Of course, that should be obvious, as it takes $2,000 from 150M working people just to come up with $300Bn of the $400Bn the top 400 made last year.  That's how it works, folks – they take $2,000 from 150M people and the rich get richer and the poor (or the middle class) get poorer.  

Yes, there is also some economic expansion – there has to be or where did the other $100Bn come from?  No wonder record amounts of money (a mere $2Bn) were spent on the recent mid-term elections – in order to guarantee the top 1% that they'd get at least 2 more years of the same treatment.  

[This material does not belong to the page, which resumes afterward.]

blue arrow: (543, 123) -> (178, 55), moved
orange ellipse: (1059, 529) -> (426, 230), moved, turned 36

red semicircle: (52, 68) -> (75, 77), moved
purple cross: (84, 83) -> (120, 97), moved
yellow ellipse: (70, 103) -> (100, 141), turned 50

And what do the top 0.0001% do with their money?  Over $1Bn more pours in every day – they can't possibly spend it all on balloon dogs and $5,000 hamburgers – they HAVE to invest some of it!  

Real estate left a bad taste in people's mouth very recently and, as noted by the chart below, there's not enough homes in the US for all these Billionaires to buy.  Gold and silver have lost their shine, oil is a bust, bonds aren't paying any interest (also thanks to Fed meddling), so that makes equities the only game in town.  Rich folks MUST put their money into the market – there's literally nowhere else to put it.  

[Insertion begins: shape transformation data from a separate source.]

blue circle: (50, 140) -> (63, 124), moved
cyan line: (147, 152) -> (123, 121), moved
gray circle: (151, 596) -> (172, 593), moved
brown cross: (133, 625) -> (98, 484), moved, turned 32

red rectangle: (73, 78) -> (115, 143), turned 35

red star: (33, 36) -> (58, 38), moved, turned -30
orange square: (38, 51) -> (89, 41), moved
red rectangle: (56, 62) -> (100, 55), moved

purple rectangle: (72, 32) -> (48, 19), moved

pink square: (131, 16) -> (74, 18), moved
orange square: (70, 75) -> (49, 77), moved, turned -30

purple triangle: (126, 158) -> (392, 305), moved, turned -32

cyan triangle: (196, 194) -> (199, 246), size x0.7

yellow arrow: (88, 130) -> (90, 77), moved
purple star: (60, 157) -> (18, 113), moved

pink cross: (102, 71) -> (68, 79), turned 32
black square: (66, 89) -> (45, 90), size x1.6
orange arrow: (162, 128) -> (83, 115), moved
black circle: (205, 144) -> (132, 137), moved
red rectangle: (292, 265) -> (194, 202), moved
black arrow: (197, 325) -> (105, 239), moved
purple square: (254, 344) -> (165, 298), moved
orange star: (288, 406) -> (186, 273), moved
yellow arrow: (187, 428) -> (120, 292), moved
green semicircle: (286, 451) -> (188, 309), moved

Sure, if they paid living wages to their workers, we'd only go waste it on food and clothes and educations and stuff and if they gave it to the government (boooooooooo!), they'd go spend it on roads and schools and low-income housing or energy infrastructure.  All those things only serve to strengthen the competitors of the top 1%, who are unable to supply their own and depend on the Government to keep a level competitive playing field.  

That's not appealing to the top 1% at all – so they avoid giving money to the Government and they avoid giving money to their workers and they put their money into stocks, where they effectively reduce the amount of shares that are available to the general public – further assuring that no one but the top 1% will be able to participate in an economic recovery.  

And, when we talk about the top 1%, we're talking about our top 1% corporate citizens as well.  This year, S&P 500 companies spent MORE money on dividends and buybacks than they earned.  They borrowed the FREE MONEY from the Fed to reduce the number of outstanding shares available to the public – a neat way for the top 1% to circle the wagons and keep others from getting in on their game.  

This too drives up the price of stocks since, like a big red balloon dog, they become rare and hard to get.  The stock market is a constant auction where people with 19,230 time more money than you are bidding on the same stock that you want.   

By taking shares out of circulation, companies accomplish two things:  They make the price of each share more expensive and they make the earnings PER share higher than they would have been if they had left more shares outstanding.  This is how CEOs (who make 1,000 times more than their average employee and are in the top 1%) protect their phony-baloney jobs

IBM, for example, earned $16Bn in 2011 and $16Bn in 2012 and $16Bn in 2013, which is not impressive BUT, because they bought back 25% of their outstanding shares over that period, earnings PER SHARE showed a nice, steady 25% gain over that period of time.  It's an illusion – a trick of the light to make people believe that earnings are improving when they are not.  Rather than invest in long-term growth, R&D, infrastructure and (God forbid!) training employees – companies these days grow almost exclusively through financial engineering.  

This is the kind of thing that works until it doesn't.  As long as the Fed (and other Central Banksters) are handing out FREE MONEY and as long as the top 1% have nowhere else to put their ever-increasing piles of money – the markets can continue to go up.  After all, IBM is dropping $16Bn a year to the bottom line – even without borrowing, they can buy back 100% of their stock in 10 years and then they'd be making $16Bn per share.

If a company is making $16Bn per share, then a share is worth a lot more than $160, right?  So this is not a premise to bet against companies that are buying their own stock – just a warning to beware a market that increases on this kind of nonsense, because we're not increasing the VALUE of these companies at all – we're simply increasing the PRICE of their stocks – and that is NOT the same thing AT ALL!